Ministers investigating Welsh human rights law
Welsh ministers are investigating whether they can put UN human rights agreements into Welsh law.
The Welsh Government is concerned that the UK human rights act may be weakened after Brexit.
Details emerged after the Welsh Government said it would not support a Tory attempt to enshrine older people's rights into Welsh law.
The Conservative's Darren Millar said the government's approach was "embryonic".
Government AMs voted down Mr Millar's proposals from passing the first hurdle in the Senedd on Wednesday.
The Welsh Conservatives accused Labour of having a "tribal attitude" that is "holding Wales back", after it voted down a proposed Conservative bill on autism services last week.
On Wednesday Clwyd West AM Mr Millar proposed a bill that would ensure ministers have to pay regard to the UN Principles for Older Persons.
It will ensure ministers promote knowledge and understanding of the UN principles, which stipulate that older people should have the opportunity to work or have access to healthcare.
"The purpose of the bill is to build on Wales's excellent track record to date by embedding a rights-based approach in the development, planning and delivery of public services that affect older people in Wales," he told AMs.
Julie Morgan, deputy minister for health and social services, said in the Senedd that Welsh law already requires councils to have due regard to the UN principles for older people.
But she added the Welsh Government is concerned that "following Brexit, the UK Government may well seek to weaken or even repeal the UK Human Rights Act".
"Steps have already been taken towards commissioning independent research to examine how we can incorporate the seven UN rights treaties and the UN principles for older people into Welsh law," she said.
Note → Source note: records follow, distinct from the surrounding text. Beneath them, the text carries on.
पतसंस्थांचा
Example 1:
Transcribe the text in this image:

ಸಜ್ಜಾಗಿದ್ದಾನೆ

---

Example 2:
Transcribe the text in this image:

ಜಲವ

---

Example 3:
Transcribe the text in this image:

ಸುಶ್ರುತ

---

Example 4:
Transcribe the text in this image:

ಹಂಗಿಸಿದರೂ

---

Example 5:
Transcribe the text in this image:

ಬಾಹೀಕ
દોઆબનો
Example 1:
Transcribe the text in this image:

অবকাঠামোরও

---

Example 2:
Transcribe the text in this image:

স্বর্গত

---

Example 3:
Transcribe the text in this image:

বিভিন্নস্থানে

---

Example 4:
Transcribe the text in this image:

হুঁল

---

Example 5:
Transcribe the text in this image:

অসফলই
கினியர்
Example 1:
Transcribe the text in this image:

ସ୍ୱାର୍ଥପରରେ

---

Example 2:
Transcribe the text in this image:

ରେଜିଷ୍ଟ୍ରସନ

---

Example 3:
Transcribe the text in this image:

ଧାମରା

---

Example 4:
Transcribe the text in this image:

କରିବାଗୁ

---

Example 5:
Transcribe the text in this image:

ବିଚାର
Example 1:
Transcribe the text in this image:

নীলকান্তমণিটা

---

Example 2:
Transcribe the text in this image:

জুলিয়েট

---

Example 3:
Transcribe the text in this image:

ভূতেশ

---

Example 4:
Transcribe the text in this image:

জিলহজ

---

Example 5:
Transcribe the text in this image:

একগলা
"We intend to consult on the legislative models that emerge from the research and aim to come up with proposals by the end of this year. All this will be done with the involvement of older people and their representatives, amongst others."
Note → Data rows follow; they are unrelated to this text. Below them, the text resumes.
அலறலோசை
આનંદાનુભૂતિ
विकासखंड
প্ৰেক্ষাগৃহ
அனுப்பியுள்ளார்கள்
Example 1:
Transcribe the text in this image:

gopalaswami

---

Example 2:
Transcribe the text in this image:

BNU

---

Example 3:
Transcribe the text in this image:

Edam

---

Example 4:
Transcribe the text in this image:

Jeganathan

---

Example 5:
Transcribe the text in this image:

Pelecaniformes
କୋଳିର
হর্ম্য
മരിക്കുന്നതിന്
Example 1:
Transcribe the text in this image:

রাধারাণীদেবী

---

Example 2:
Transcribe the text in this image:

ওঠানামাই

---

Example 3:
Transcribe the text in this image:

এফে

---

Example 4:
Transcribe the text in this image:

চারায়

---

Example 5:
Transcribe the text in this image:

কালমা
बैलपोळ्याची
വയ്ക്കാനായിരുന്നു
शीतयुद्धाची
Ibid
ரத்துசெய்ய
Mr Millar told the Senedd chamber that the government's approach was in its early stages and "embryonic".
"There's absolutely no hope whatsoever of us getting something onto the statute book by the end of this assembly, whereas with my older people's bill, there is," he said.
Mr Millar later said the Welsh Government had voted down "non-contentious proposals which had widespread cross party and stakeholder support".
A total of 27 AMs, versus 21, voted against Mr Millar's proposal, stopping it from progressing further.